Is shellac prohibited as I heard it...

Egypt's Dar Al-Ifta

Is shellac prohibited as I heard it gets dissolved in alcohol?


Assalam Alaikom,
I'd like to ask for fatwa about something called " shellac "
shellac is just from some insect that produces this sticky stuff for its cocoon. It's used in making pills and glues and insulators and sticky sweets. It sounds like it's in all the pills of medication we take but I read it gets dissolved in alcohol so I was so worried, is it prohibited? Would you please help me with that? Thanks


The legal ruling for this issue is based on the effect of Istihala in removing a substance's impurity [najasa] and thus rendering it permissible for human consumption.

Meaning of Istihala:

Istihala means the transformation of a substance's properties resulting in the removal of its impure nature. After their transformation, such substances are no longer designated as impure.
Substances such as those derived from the shell of this kind of insect mentioned in the question undergo chemical and physical processes which completely change their chemical composition and transform them into colorants. Through this process, these substances become pure and permissible for human consumption provided they are not harmful to health. This is the opinion of the majority of scholars who maintain the impermissibility of eating insects because they are considered filth or impure.

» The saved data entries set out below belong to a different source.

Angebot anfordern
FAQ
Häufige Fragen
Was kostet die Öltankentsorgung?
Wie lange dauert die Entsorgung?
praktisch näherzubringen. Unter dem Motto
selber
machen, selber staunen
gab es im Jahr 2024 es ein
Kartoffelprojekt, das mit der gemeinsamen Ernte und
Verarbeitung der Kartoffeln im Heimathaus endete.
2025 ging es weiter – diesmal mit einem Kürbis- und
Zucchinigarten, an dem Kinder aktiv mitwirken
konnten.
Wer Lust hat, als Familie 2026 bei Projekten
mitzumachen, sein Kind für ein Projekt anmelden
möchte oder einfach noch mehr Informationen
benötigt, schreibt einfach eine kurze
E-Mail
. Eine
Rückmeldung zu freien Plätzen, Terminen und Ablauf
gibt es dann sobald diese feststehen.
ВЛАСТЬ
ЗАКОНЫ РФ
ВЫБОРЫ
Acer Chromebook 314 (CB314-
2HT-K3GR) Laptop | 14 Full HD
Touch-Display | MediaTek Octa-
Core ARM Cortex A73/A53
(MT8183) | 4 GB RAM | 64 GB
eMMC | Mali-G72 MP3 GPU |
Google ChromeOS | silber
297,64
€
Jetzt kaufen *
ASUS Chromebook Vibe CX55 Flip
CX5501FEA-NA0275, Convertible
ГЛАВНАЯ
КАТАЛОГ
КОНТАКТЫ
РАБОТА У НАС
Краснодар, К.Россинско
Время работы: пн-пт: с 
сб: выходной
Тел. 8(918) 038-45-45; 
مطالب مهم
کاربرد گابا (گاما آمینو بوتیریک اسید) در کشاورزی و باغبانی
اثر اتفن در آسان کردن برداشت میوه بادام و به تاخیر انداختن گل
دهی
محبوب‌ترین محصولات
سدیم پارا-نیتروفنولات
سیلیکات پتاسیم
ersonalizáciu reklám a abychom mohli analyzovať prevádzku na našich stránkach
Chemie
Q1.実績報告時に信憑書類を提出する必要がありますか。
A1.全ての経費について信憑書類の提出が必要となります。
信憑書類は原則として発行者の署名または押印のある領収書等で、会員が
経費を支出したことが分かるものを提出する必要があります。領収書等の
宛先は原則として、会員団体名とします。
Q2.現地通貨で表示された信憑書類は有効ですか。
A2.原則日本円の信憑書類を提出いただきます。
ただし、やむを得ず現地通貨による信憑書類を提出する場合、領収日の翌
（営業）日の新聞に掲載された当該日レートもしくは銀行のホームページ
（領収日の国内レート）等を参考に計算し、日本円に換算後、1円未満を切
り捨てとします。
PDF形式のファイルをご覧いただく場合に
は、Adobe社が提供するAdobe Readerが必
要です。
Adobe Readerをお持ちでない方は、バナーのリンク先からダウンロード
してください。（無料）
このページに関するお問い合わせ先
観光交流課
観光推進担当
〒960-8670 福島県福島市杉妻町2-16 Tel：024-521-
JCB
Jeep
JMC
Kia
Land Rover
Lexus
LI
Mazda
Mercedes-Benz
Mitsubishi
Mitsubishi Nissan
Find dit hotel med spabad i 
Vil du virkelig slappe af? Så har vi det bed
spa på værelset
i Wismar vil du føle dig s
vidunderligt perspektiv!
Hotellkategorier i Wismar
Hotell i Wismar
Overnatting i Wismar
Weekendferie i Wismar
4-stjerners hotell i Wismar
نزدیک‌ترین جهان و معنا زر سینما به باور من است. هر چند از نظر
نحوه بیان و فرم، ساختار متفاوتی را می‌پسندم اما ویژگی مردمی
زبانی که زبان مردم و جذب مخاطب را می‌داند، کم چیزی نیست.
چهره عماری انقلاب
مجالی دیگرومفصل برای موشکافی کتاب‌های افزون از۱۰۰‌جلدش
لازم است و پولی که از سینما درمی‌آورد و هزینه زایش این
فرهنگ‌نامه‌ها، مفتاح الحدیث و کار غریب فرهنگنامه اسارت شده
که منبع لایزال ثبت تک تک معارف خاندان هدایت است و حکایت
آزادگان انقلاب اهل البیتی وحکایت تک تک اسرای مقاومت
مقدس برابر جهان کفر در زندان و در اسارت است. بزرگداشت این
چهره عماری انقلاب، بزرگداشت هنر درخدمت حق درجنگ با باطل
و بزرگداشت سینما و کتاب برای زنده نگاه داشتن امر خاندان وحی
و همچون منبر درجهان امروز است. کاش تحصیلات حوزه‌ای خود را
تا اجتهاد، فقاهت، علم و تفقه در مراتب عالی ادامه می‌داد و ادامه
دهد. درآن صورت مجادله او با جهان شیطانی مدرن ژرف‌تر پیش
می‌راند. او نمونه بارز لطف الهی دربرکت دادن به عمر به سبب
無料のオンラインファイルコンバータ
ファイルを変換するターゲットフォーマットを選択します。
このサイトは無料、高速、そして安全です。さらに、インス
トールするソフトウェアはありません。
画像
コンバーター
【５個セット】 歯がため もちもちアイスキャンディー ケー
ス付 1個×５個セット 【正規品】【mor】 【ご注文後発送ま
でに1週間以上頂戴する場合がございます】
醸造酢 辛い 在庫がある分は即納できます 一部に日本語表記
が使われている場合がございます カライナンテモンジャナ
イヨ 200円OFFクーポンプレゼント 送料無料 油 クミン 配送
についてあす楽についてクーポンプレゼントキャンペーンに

The Maliki opinion on eating insects:

Contrary to the majority of scholars, the Malikis have permitted human consumption of insects provided they are ritually slaughtered. According to them, this occurs by any means that lead to their death. Examples of scholarly opinions include:

- Ibn al-Hajib in Jami' al-Ummahat (p.224) said: "It is permissible to eat vermin of the earth after slaughtering them in the same manner as locusts. It is permissible to eat the food upon which vermin falls and to eat the worms found in food (along with the food itself”.)
- Ibn Rushd said in Al-Bayan wa At-Tahsil (vol.3, p.306): "Scholars differed over eating locusts. Some maintained that it is not necessary to slaughter them before eating and it is permissible to eat them if they are found dead. Others maintained that it is obligatory to slaughter locusts before eating them. They agreed that they can be slaughtered by any means that causes their immediate death such as cutting off their heads, striking them with needles or thorns, throwing them in fire or hot water and the like. However they differed over methods that do not cause immediate death such as cutting off their legs, wings or throwing them into cold water and the like. This is because Sahnun, the Maliki scholar and others did not maintain the necessity of their ritual slaughter. Ibn Habib, on the other hand, said that capturing locusts is tantamount to slaughtering them. They may be eaten if they die without slaughtering them in any manner." 
- In Ash-Sharh al-Kabir (vol.2, p.115), Abu al-Barakat Ahmed al-Dardir gave examples of insects permissible for human consumption: "It is permissible to eat scorpions, beetles, cockroaches, grasshoppers, ants, worms, mites, ticks, geckos, lizards and Sand fish which is impure when dead and only becomes pure after slaughtering."
The ruling
It is permissible to add this substance to medicine and foodstuff provided it has not been proved to be harmful to human health.